DRL-Based Federated Learning for Efficient Vehicular Caching Management
Piyush Singh, Bishmita Hazarika, Keshav Singh, Cunhua Pan, Wan-Jen Huang, Chih–Peng Li
Abstract
In this study, we present a hybrid deep reinforcement learning (DRL) algorithm, trained using vehicular federated learning (VFL), specifically tailored for dynamic vehicular networks with historical data. Our approach utilizes VFL-based DRL to refine the caching scheme in these networks, focusing on predicting and storing the most effective content nearby to enhance cache efficiency and reduce content request delays.

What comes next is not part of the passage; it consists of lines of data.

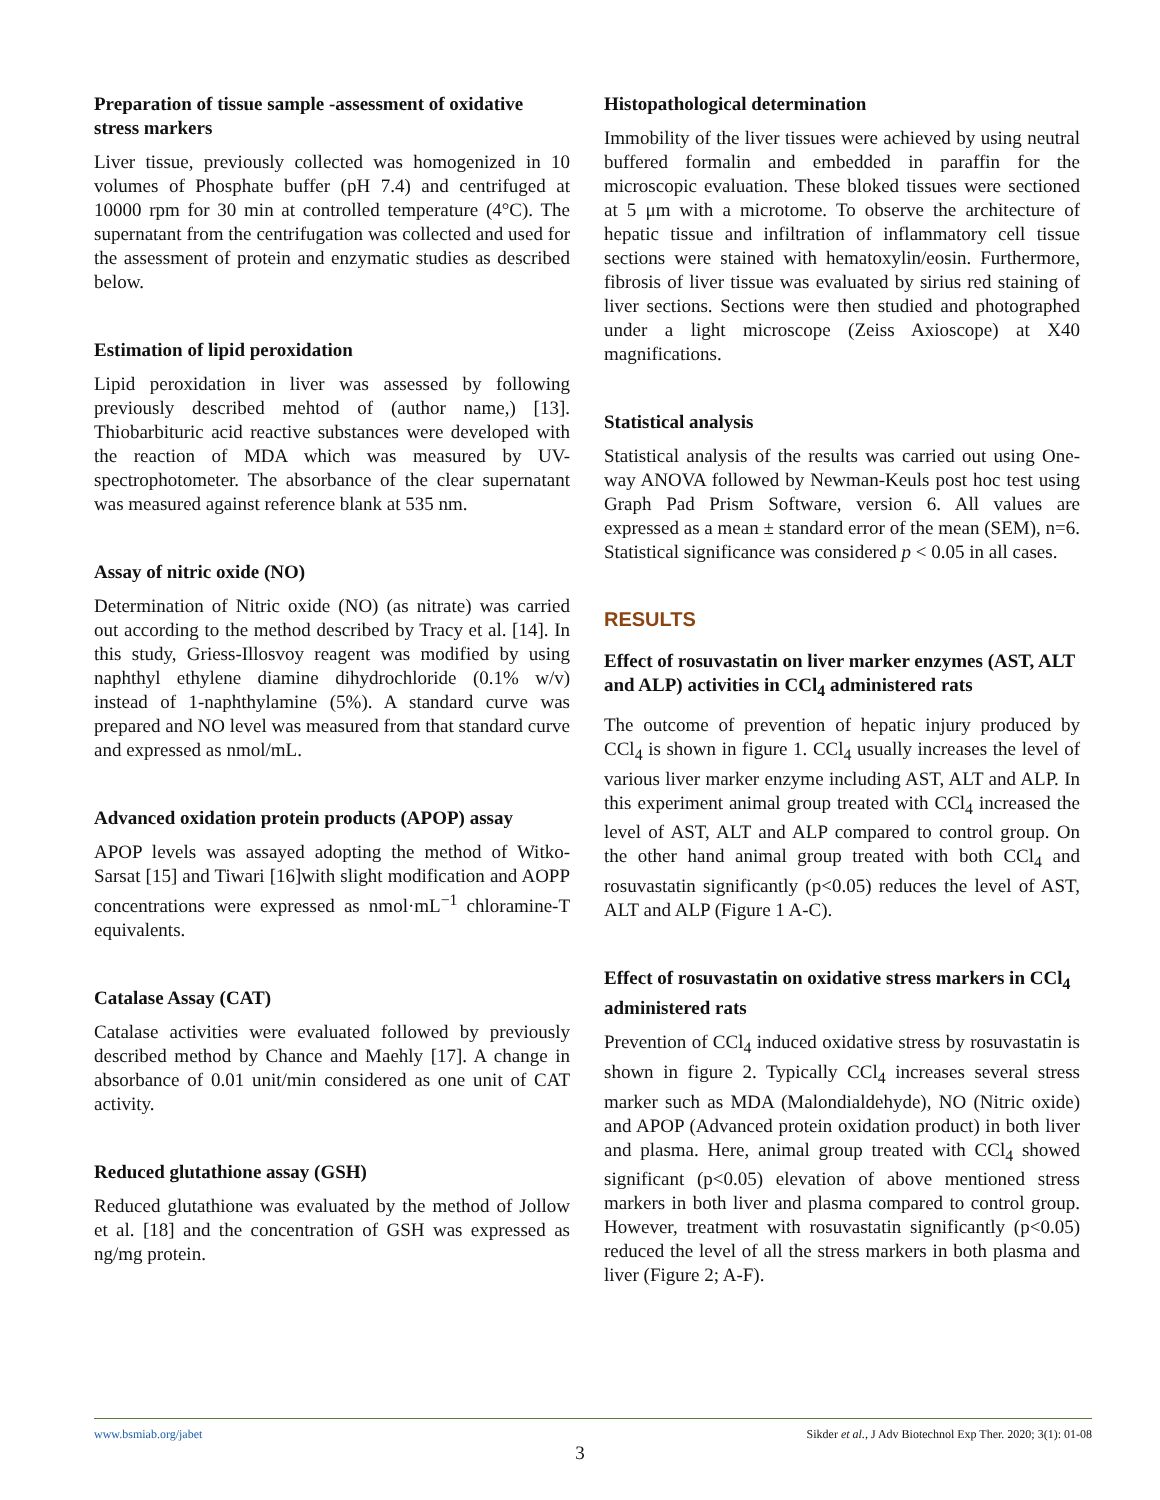Preparation of tissue sample -assessment of oxidative stress markers
Liver tissue, previously collected was homogenized in 10 volumes of Phosphate buffer (pH 7.4) and centrifuged at 10000 rpm for 30 min at controlled temperature (4°C). The supernatant from the centrifugation was collected and used for the assessment of protein and enzymatic studies as described below.
Estimation of lipid peroxidation
Lipid peroxidation in liver was assessed by following previously described mehtod of (author name,) [13]. Thiobarbituric acid reactive substances were developed with the reaction of MDA which was measured by UV-spectrophotometer. The absorbance of the clear supernatant was measured against reference blank at 535 nm.
Assay of nitric oxide (NO)
Determination of Nitric oxide (NO) (as nitrate) was carried out according to the method described by Tracy et al. [14]. In this study, Griess-Illosvoy reagent was modified by using naphthyl ethylene diamine dihydrochloride (0.1% w/v) instead of 1-naphthylamine (5%). A standard curve was prepared and NO level was measured from that standard curve and expressed as nmol/mL.
Advanced oxidation protein products (APOP) assay
APOP levels was assayed adopting the method of Witko-Sarsat [15] and Tiwari [16]with slight modification and AOPP concentrations were expressed as nmol·mL<sup>−1</sup> chloramine-T equivalents.
Catalase Assay (CAT)
Catalase activities were evaluated followed by previously described method by Chance and Maehly [17]. A change in absorbance of 0.01 unit/min considered as one unit of CAT activity.
Reduced glutathione assay (GSH)
Reduced glutathione was evaluated by the method of Jollow et al. [18] and the concentration of GSH was expressed as ng/mg protein.
Histopathological determination
Immobility of the liver tissues were achieved by using neutral buffered formalin and embedded in paraffin for the microscopic evaluation. These bloked tissues were sectioned at 5 μm with a microtome. To observe the architecture of hepatic tissue and infiltration of inflammatory cell tissue sections were stained with hematoxylin/eosin. Furthermore, fibrosis of liver tissue was evaluated by sirius red staining of liver sections. Sections were then studied and photographed under a light microscope (Zeiss Axioscope) at X40 magnifications.
Statistical analysis
Statistical analysis of the results was carried out using One-way ANOVA followed by Newman-Keuls post hoc test using Graph Pad Prism Software, version 6. All values are expressed as a mean ± standard error of the mean (SEM), n=6. Statistical significance was considered p < 0.05 in all cases.
RESULTS
Effect of rosuvastatin on liver marker enzymes (AST, ALT and ALP) activities in CCl<sub>4</sub> administered rats
The outcome of prevention of hepatic injury produced by CCl<sub>4</sub> is shown in figure 1. CCl<sub>4</sub> usually increases the level of various liver marker enzyme including AST, ALT and ALP. In this experiment animal group treated with CCl<sub>4</sub> increased the level of AST, ALT and ALP compared to control group. On the other hand animal group treated with both CCl<sub>4</sub> and rosuvastatin significantly (p<0.05) reduces the level of AST, ALT and ALP (Figure 1 A-C).
Effect of rosuvastatin on oxidative stress markers in CCl<sub>4</sub> administered rats
Prevention of CCl<sub>4</sub> induced oxidative stress by rosuvastatin is shown in figure 2. Typically CCl<sub>4</sub> increases several stress marker such as MDA (Malondialdehyde), NO (Nitric oxide) and APOP (Advanced protein oxidation product) in both liver and plasma. Here, animal group treated with CCl<sub>4</sub> showed significant (p<0.05) elevation of above mentioned stress markers in both liver and plasma compared to control group. However, treatment with rosuvastatin significantly (p<0.05) reduced the level of all the stress markers in both plasma and liver (Figure 2; A-F).
www.bsmiab.org/jabet Sikder et al., J Adv Biotechnol Exp Ther. 2020; 3(1): 01-08
3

We propose a modified proximal policy optimization (mPPO)-based approach for the DRL-based decision making for caching management, which combines the advantages of proximal policy optimization (PPO) and double deep Q-network (DDQN). Our study encompasses a vehicular framework that includes a central edge node (CEN), roadside units (RSUs), unmanned aerial vehicles (UAVs), and vehicles equipped with historical data. We tackle the challenges posed by varying vehicle density and mobility, nonuniform RSU coverage, and constrained caching capacity. Through comprehensive simulations, we demonstrate that the mPPO outperforms the conventional DRL methods like PPO and DDQN, as well as heuristic approaches. These results underscore the efficacy of the VFL-based mPPO in dynamic vehicular networks, confirming its potential as a viable solution for real-world applications.